L'empreinte du construit
Récit
L'empreinte carbone moyenne d'un citoyen français est en 2023 de dix tonnes de CO². Selon les scénarios du GIEC, notre objectif est de réduire cette empreinte à deux tonnes d'ici 2050. Soit une division par 5, ce qui annonce un changement radical de société.
En tant qu'acteurs de la ville, quels sont nos leviers d’action ? Nous n’agissons que sur le milieu physique, c’est-à-dire, pour simplifier le raisonnement, sur environ un tiers de cette empreinte carbone – fonction évidemment de notre situation géographique, de la valeur de la mobilité carbonée ou décarbonée en fonction du réseau de transports en commun, etc, mais il s'agit ici d'une approche conceptuelle. En pratique, nous agissons sur le milieu physique en agissant à la fois sur la conception des bâtiments et sur les choix énergétiques que nous faisons en matière d'approvisionnement.

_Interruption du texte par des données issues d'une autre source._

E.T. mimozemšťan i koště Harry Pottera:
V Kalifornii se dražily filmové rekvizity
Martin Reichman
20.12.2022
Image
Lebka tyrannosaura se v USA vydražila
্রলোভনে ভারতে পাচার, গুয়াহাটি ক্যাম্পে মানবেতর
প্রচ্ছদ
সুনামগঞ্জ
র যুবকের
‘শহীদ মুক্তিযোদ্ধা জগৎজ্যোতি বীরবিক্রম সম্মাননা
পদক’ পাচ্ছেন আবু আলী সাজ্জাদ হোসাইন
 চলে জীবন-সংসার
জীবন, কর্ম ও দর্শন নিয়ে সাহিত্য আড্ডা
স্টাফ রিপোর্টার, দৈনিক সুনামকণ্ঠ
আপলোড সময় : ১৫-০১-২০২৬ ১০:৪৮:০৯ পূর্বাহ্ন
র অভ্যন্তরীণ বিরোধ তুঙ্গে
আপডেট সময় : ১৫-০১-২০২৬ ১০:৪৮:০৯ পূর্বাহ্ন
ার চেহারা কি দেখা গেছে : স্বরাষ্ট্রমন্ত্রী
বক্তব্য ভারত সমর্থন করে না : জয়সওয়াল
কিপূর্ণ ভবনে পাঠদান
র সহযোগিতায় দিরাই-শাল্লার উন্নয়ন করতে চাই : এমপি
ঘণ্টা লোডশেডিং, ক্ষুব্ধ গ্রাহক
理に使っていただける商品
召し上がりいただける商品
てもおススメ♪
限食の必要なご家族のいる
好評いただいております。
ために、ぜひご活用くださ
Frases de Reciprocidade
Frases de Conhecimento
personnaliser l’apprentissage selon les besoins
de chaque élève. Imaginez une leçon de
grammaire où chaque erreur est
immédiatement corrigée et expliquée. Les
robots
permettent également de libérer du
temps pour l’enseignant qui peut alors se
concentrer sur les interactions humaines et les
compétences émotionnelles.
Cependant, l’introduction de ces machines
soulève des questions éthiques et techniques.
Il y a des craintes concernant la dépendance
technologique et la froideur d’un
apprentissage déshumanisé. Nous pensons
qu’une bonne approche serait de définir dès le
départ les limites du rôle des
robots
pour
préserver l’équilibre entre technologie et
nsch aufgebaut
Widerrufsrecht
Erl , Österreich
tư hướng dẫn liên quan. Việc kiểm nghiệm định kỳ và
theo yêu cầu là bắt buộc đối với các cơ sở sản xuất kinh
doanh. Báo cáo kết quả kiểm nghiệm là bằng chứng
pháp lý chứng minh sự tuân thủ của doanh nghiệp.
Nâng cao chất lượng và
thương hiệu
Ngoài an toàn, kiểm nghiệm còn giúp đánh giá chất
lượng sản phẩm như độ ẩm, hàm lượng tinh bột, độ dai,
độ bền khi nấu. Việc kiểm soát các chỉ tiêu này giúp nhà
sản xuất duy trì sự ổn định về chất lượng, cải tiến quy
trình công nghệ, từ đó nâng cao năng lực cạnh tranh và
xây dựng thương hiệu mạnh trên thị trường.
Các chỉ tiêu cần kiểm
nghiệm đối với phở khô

Actuellement, sur les opérations, nous arrivons à atteindre des réductions de carbone de l'ordre de 25 à 30 %. En admettant que nous puissions gagner 50 % sur notre tiers, nous n’obtenons qu'une réduction de 17,5 %. En arrondissant à 20 %, cela signifie que 80 % des émissions ne sont pas directement adressées par le milieu physique et échappent à notre contrôle. Or, pour passer de 10 à 2 tonnes de CO², nous devons réaliser un gain de 80 %... Cela ne signifie pas pour autant que nous devons rester inactifs. Au contraire, nous devons faire tout notre possible en tant qu'acteurs urbains, pour atteindre ces 20%. Mais parallèlement, nous devons également chercher les leviers que nous pouvons activer pour aller chercher les 80% restants. C’est à dire envisager la capacité d'engagement des habitants des lieux que nous concevons, les inciter à entreprendre leur propre transition. Ainsi, nous devons penser l'infrastructure urbaine et le logement, comme plateforme pour engager la transition.
Pour ce faire, deux pistes. Si le tiers central de l’empreinte carbone correspond au milieu physique, le tiers aval correspondant aux usages, aux comportements, aux modes de vie, à l’alimentation, etc. Nous ne pouvons évidemment pas construire des territoires habitables qui ne seraient accessibles qu’à ceux qui accepteraient de ne plu voyager en avion, de ne pas manger de viande ou encore de ne pas changer de téléphone tous les ans. Notre rôle n'est pas de dicter les comportements, mais en revanche nous pouvons encourager des comportements favorables à la décarbonation, et donner la possibilité de… consommer autrement, se déplacer autrement, travailler autrement. Nous sommes des acteurs du matériel, mais nous devons travailler autant que possible sur l'immatériel comme vecteur de changement et de transition.
Et nous pouvons également tenter d’adresser le tiers amont, qui englobe les grandes décisions nationales ou internationales en matière de politiques publiques. Comment pouvons-nous concevoir chacune de nos réalisations comme des démonstrateurs et des inducteurs ? Nous devons devenir des démonstrateurs afin d'influer à la fois les choix nationaux, les politiques publiques et les réglementations.